## Importing Relevant Libraries for WebScraping and Setting up the DataFrame

In [2]:
from bs4 import BeautifulSoup
import requests
import pandas as pd

### I use BS to scrape the table from wikipedia

In [3]:
source = requests.get('https://en.wikipedia.org/wiki/List_of_postal_codes_of_Canada:_M').text
soup = BeautifulSoup(source, 'lxml')
table = soup.find('table', class_ = "wikitable sortable").tbody.text

### The scraped table information is in str format.
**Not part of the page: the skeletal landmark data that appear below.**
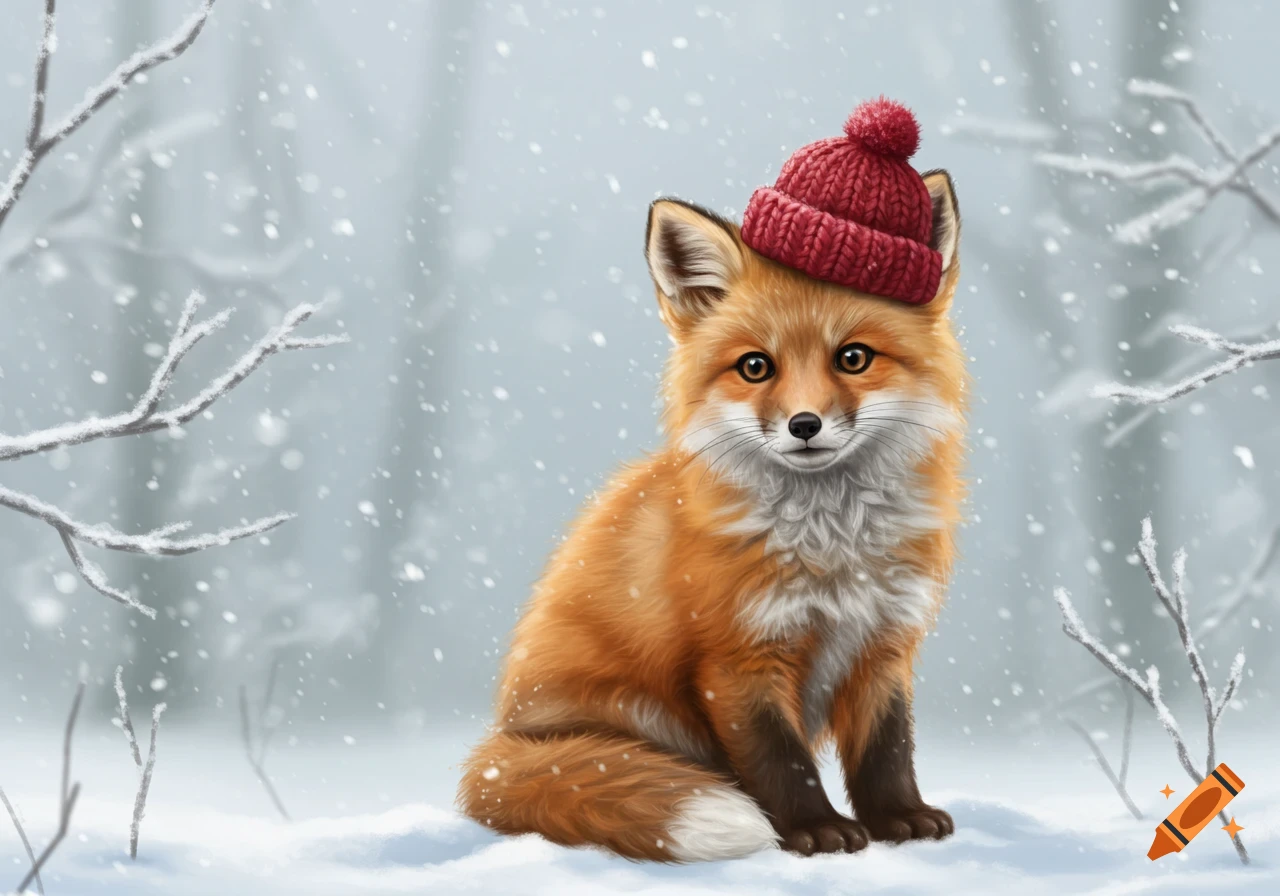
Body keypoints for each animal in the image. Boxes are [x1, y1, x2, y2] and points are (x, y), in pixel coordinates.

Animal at [458, 103, 965, 862]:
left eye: (853, 358)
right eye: (755, 367)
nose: (805, 425)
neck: (833, 548)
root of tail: (500, 742)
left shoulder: (884, 645)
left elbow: (887, 747)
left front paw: (898, 818)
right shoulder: (736, 658)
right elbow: (780, 760)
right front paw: (814, 831)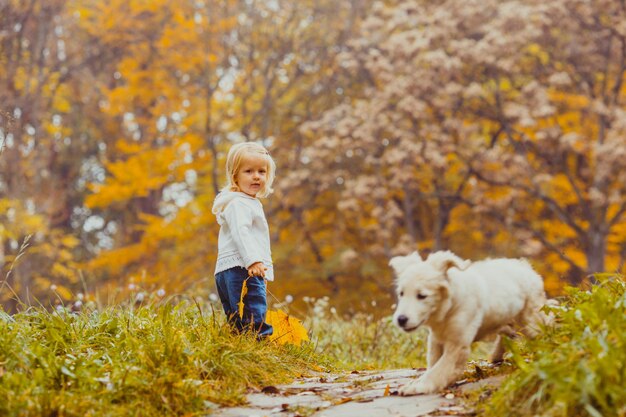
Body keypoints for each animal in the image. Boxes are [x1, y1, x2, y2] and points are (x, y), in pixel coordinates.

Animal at [390, 249, 544, 394]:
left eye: (422, 296)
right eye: (401, 293)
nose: (401, 319)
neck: (449, 306)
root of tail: (525, 266)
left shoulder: (457, 345)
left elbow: (439, 368)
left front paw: (418, 386)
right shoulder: (436, 338)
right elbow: (433, 363)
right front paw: (416, 383)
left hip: (530, 317)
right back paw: (495, 356)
Here I convert it to a Pandas Dataframe

In [4]:
table_list = [line.split('\n') for line in (table.split('\n\n'))]

df = pd.DataFrame(table_list, columns = table_list[0])
df.drop([0,289], inplace= True)#I drop the first and last rows which are the table header and none, repectively

df.head()

Unnamed: 0,Unnamed: 1,Postcode,Borough,Neighbourhood
1,,M1A,Not assigned,Not assigned
2,,M2A,Not assigned,Not assigned
3,,M3A,North York,Parkwoods
4,,M4A,North York,Victoria Village
5,,M5A,Downtown Toronto,Harbourfront


### Table rows with unassigned Boroughs are dropped

In [5]:
na = df['Borough'] == "Not assigned"
df = df[~na].reset_index(drop = True)

In [6]:
df.shape

(211, 4)

In [7]:
df.head(10)

Unnamed: 0,Unnamed: 1,Postcode,Borough,Neighbourhood
0,,M3A,North York,Parkwoods
1,,M4A,North York,Victoria Village
2,,M5A,Downtown Toronto,Harbourfront
3,,M5A,Downtown Toronto,Regent Park
4,,M6A,North York,Lawrence Heights
5,,M6A,North York,Lawrence Manor
6,,M7A,Queen's Park,Not assigned
7,,M9A,Etobicoke,Islington Avenue
8,,M1B,Scarborough,Rouge
9,,M1B,Scarborough,Malvern


### I replace unassigned Neighborhoods with the name of the Borough

In [8]:
df['Neighbourhood'][df['Neighbourhood'] == "Not assigned"] = df['Borough'][df['Neighbourhood'] == "Not assigned"]

In [9]:
df.head(10)

Unnamed: 0,Unnamed: 1,Postcode,Borough,Neighbourhood
0,,M3A,North York,Parkwoods
1,,M4A,North York,Victoria Village
2,,M5A,Downtown Toronto,Harbourfront
3,,M5A,Downtown Toronto,Regent Park
4,,M6A,North York,Lawrence Heights
5,,M6A,North York,Lawrence Manor
6,,M7A,Queen's Park,Queen's Park
7,,M9A,Etobicoke,Islington Avenue
8,,M1B,Scarborough,Rouge
9,,M1B,Scarborough,Malvern


### Here, I aggregate the df based on Neighborhoods with similar Boroughs and Postcodes

In [10]:
df_grouped = df.groupby(['Postcode', 'Borough'], as_index = 0, sort = 0).agg(', '.join)

In [11]:
df_grouped.head()

Unnamed: 0,Postcode,Borough,Unnamed: 3,Neighbourhood
0,M3A,North York,,Parkwoods
1,M4A,North York,,Victoria Village
2,M5A,Downtown Toronto,",","Harbourfront, Regent Park"
3,M6A,North York,",","Lawrence Heights, Lawrence Manor"
4,M7A,Queen's Park,,Queen's Park


#### Dropping the column with the trailing commas

In [12]:
df_grouped.drop(columns='', inplace= True)

In [13]:
df_grouped.head()

Unnamed: 0,Postcode,Borough,Neighbourhood
0,M3A,North York,Parkwoods
1,M4A,North York,Victoria Village
2,M5A,Downtown Toronto,"Harbourfront, Regent Park"
3,M6A,North York,"Lawrence Heights, Lawrence Manor"
4,M7A,Queen's Park,Queen's Park


In [14]:
df_grouped.shape

(103, 3)